Anomaly çok büyük. Bütün Stalker serisinin haritaları var. Priboi Story ise SoC'un farklı hikaye konusu. Verilen itemleri bulmaya çalışıyorsun. Biraz zor ve karışık olabiliyor ama çok güzel. Oblivion Lost'un ise hangi sürümü en iyisiydi hatırlamıyorum. Oyun oldukça zorlaşıyor. Normal Stalker SoC çıkmadan önce kesilen içeriklerin hepsi var. Farklı düşmanlar farklı mekanikler, artifactları kullanarak anomaly oluşturma vb. Ayrıca bütün seri için ayrı ayrı olan "Complete" isimli modelarda çok iyi.
 
Ya ben bu Stalker oyunlarını oynamayı denedim ama oluyor ya bana uygun değil. En kolay modda bile en ufak şeyde ölüyorum ve ne yapmam gerektiğini dahi söylemiyor oyun. Her şeyi kendim keşfedicek olmam çok güzel lakin bunlar oyun zevkini kırmamalı. Atacağım adımı dahi düşünmek zorunda kalınca zevk alamıyorum oyundan. Metro benim için daha iyi. Atmosferi hissetmek inanılmaz bir duygu.
 
Oyunu modsuz oynadım hep, mod olaylarına hiç girmemiştim. Fakat buna rağmen grafikleri o kadar iyi geliyordu ki gözüme. Acayip bir atmosferi vardı. Ukrayna yapımı olduğu belli olmasa da en azından net bir şekilde avrupa veya amerika yapımı bir oyun olmadığı da aşıkardı. Hissettiriyordu yani.

O silah için varille sürükleme zahmetine girdiğin kadar, benzer şekilde "Bandit" grubuna girebilmek ve o savunma hatlarını genişletebilmek için g*tümden alınan kanı bir ben, bir "Marked One" bilir. Bir de emektar Sidorovich bilir :)

Hangi modları tavsiye edersin? Öyle modlar olsun ki sanki daha önce hiç bu evrene yolculuk yapmamışım gibisine. Anlarsın ya


-Borderlands hastasıyız.
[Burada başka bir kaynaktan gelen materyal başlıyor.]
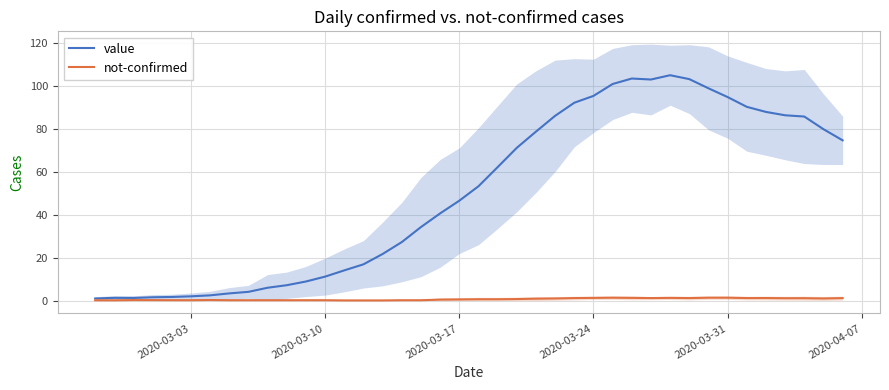

True or false: value has more than 2 interior local peaks.

True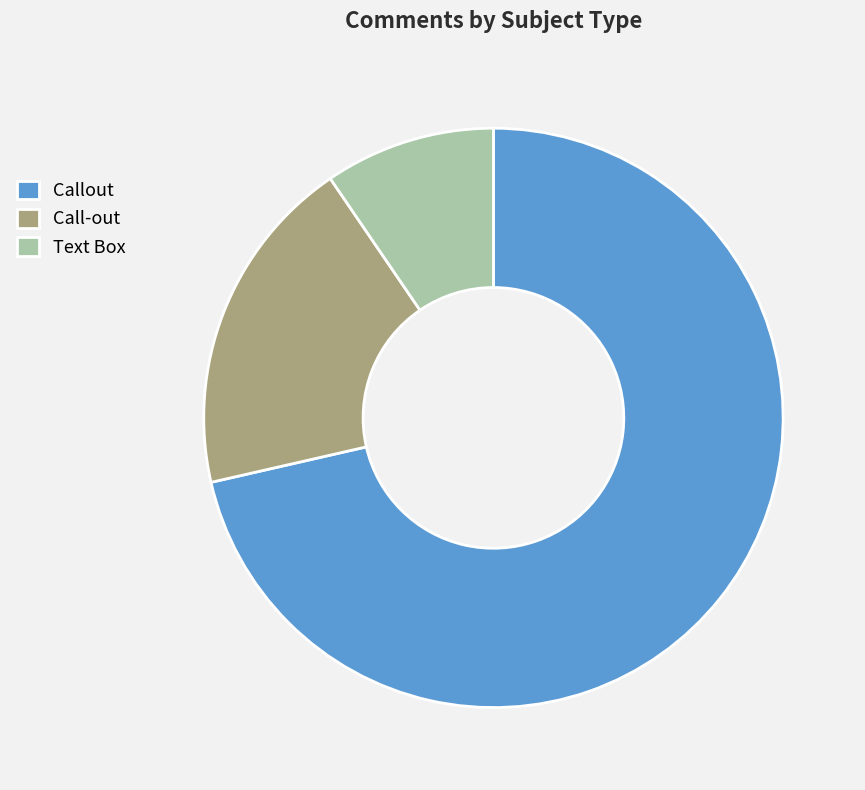

What is the ratio of the value at Call-out to the value at Callout?

0.3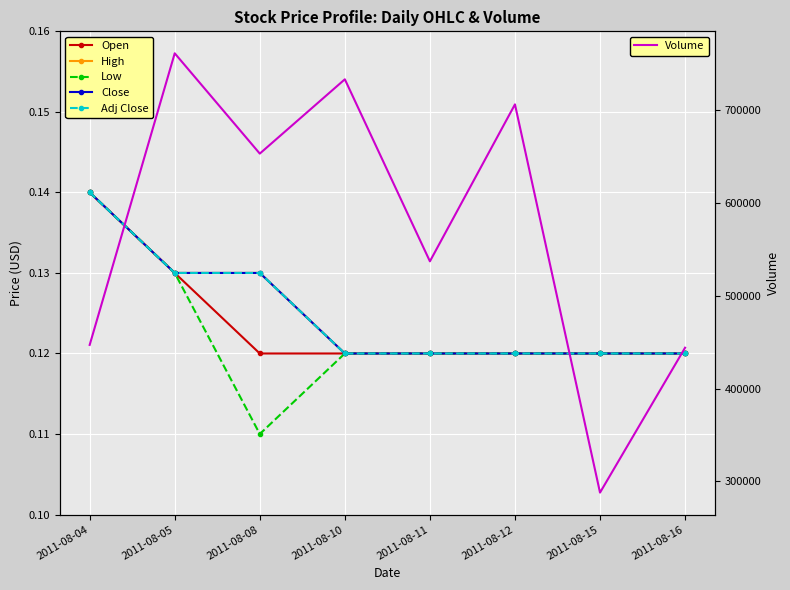

How many lines are shown in the chart?

6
Türkçe yamasının oto çeviri olmayanını beklemedeyiz.
-Metro serisi de keza öyle. Bitirdim.
-Half Life hiç oynamadım, o oyunda beni iten bir şey var ama nedir çözemedim.
-Fear çocukken az biraz oynamıştım, inceleyeceğim.
-Dying Light 1 bitti, 2 listede.
-Fallout 4 DLC diyince alasım geldi. Normalde ileri teknolojili bir evrene yalnızca "Cyberpunk" gibi renkli dünyası varsa alırdım fakat deneyeceğim.
-Prey atmosferi güzel gibi. Türkçe dil desteği varsa bakabileceğim türden.
-The forest aldım fakat oynamak nasip olmadı henüz.
-Subnautica tek kişilik bayar diye düşünüyorum.
-The long dark listemde.
-The Outer Worlds listeme ekleyeceğim sanıyorum. türkçe yaması varsa çok daha kıyak olacak gibi. Fakat evren sandığım kadarıyla açık dünya. Borderlands ortamı ve daha gerçekçi grafiklerle atmosferi iyi görünüyor. Ekleyeceğim.
-Days .gone oynanışlarını az çok izledim ve yeterince özgür bir dünyası yok gibi. Daha çok film tadında diyelim. Sarmaz diye düşünüyorum.
Eğer oynamadıysan Days Gone'a yaklaşma bile. Rezalet bir oyun. Tamamiyle kendini tekrar eden görevler ve aptal yapay zeka insanı baydırıyor. Ve oyun gereksiz çok uzun bitmiyor. Hikayeyi de işleyememişler.